Dört farklı karakter arasında geçen bir aile dramını gözler önüne serme amacıyla yola çıkan filmin, süreçten çok sonuca odaklanan aceleci gidişatı bu vurdumduymazlığın en belirgin kanıtı. İlk dakikalarında karakterlerin birbirleriyle olan ilişkilerini derinlemesine irdelemeye niyetlenen film, tahmin ettiğiniz gibi bu süreci öykünün sonuna kadar devam ettirmeli. Böylelikle izleyenlere, karakterlerin kişiliklerindeki evirilmeyi, yaklaşımlarındaki değişimi tüm samimiyetiyle gözler önüne sermeli.
Çünkü bir aile dramını seyredenler için cazip yapan, karakterlerin içsel yolculuklarında hangi noktadan hangi noktaya ulaştıklarını izlemek aslında. "Uyurgezer"se karakterlerin içsel yolculuklarında kat ettikleri yoldan çok, arabayla kaç kilometre yol yaptıklarıyla ilgilenen bir film.

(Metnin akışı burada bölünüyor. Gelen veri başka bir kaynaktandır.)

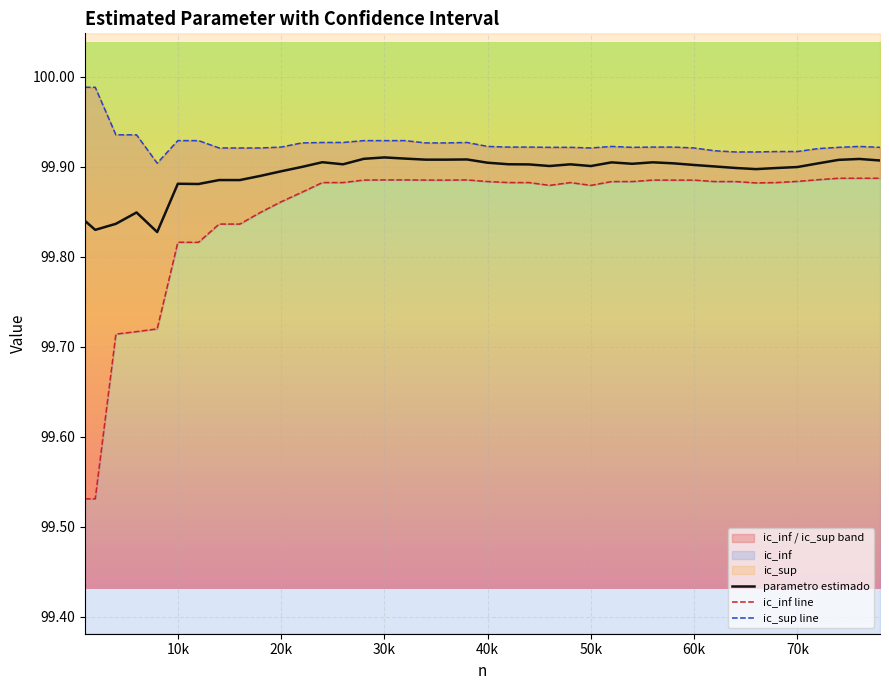

The parametro estimado series shows 65.8 at 70k. True or false?

False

Anlaşılan o ki yönetmen Maher arka planda fotoğrafik imajlar gösterip, uçsuz bucaksız çöl manzaraları yaratma hevesini tatmin etmek adına karakterlerin sürekli mekan değiştirmelerine göz yummuş. Ancak bu arada karakter çatışmalarına olan ilgisini de minimum düzeye indirmiş.
Maher, kendi çapında 'sofistike' manzaralar yaratmaya uğraşırken bizlere de Tara ve James'in hangi arada derede yakınlaştığını, Joleen'in niçin evden kaçtığını, büyükbaba Reedy'nin nasıl bir anda sıradan bir çiftçiden psikopat bir baba figürüne dönüştüğünü anlamaya çalışarak koltuğunuzda sıkılmak düşmüş.

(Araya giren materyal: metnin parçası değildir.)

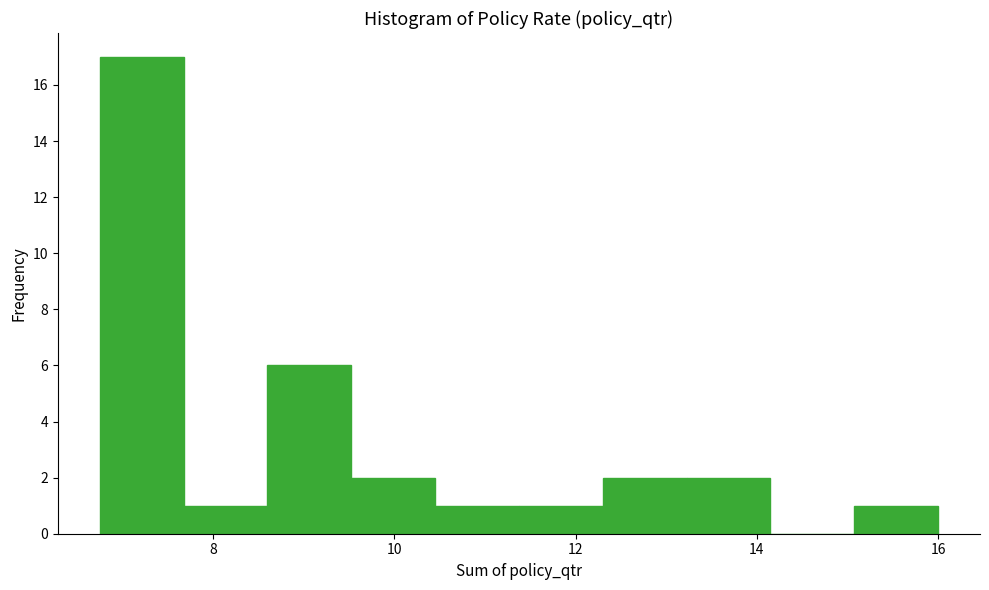

Over which range of the x-axis is the bar tallest?

6.8 to 7.6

Oysa bana kalırsanız, bu filmden izleyiciyi gidişattan dışlamayan, samimi ve derinlikli üç ayrı film çıkabilirmiş ya da Maher'in anlatmaya niyetlendiği bu hikaye belki de sadece bir apartman dairesinde geçebilirmiş. Charlize Theron'un etkileyici performansı bütçesindeki parayı farklı mekanlarda geçen çekimlerdense oyuncuları daha uzun süre hikayede tutmaya harcayan daha mütevazi ve daha çalkantılı bir filmde değerlendirilebilirmiş.
İnsanın elinde böylesine dolu bir oyuncu kadrosu varken, harcanılan zamanı ve parayı sürükleyicilikten, samimiyetten ve derinlikten uzak bir film için heba etmesini izlemek gerçekten de üzücü. Benim fikrime göre "Uyurgezer," ciddi niyetlerle izlenebilecek bir film değil. Ancak filmi Maher'in yaptığı yanlışları kendi filminde tekrarlamak istemeyen bir sinema öğrencisi disipliniyle izlemek isteyenler için yerinde bir örnek teşkil edebilir.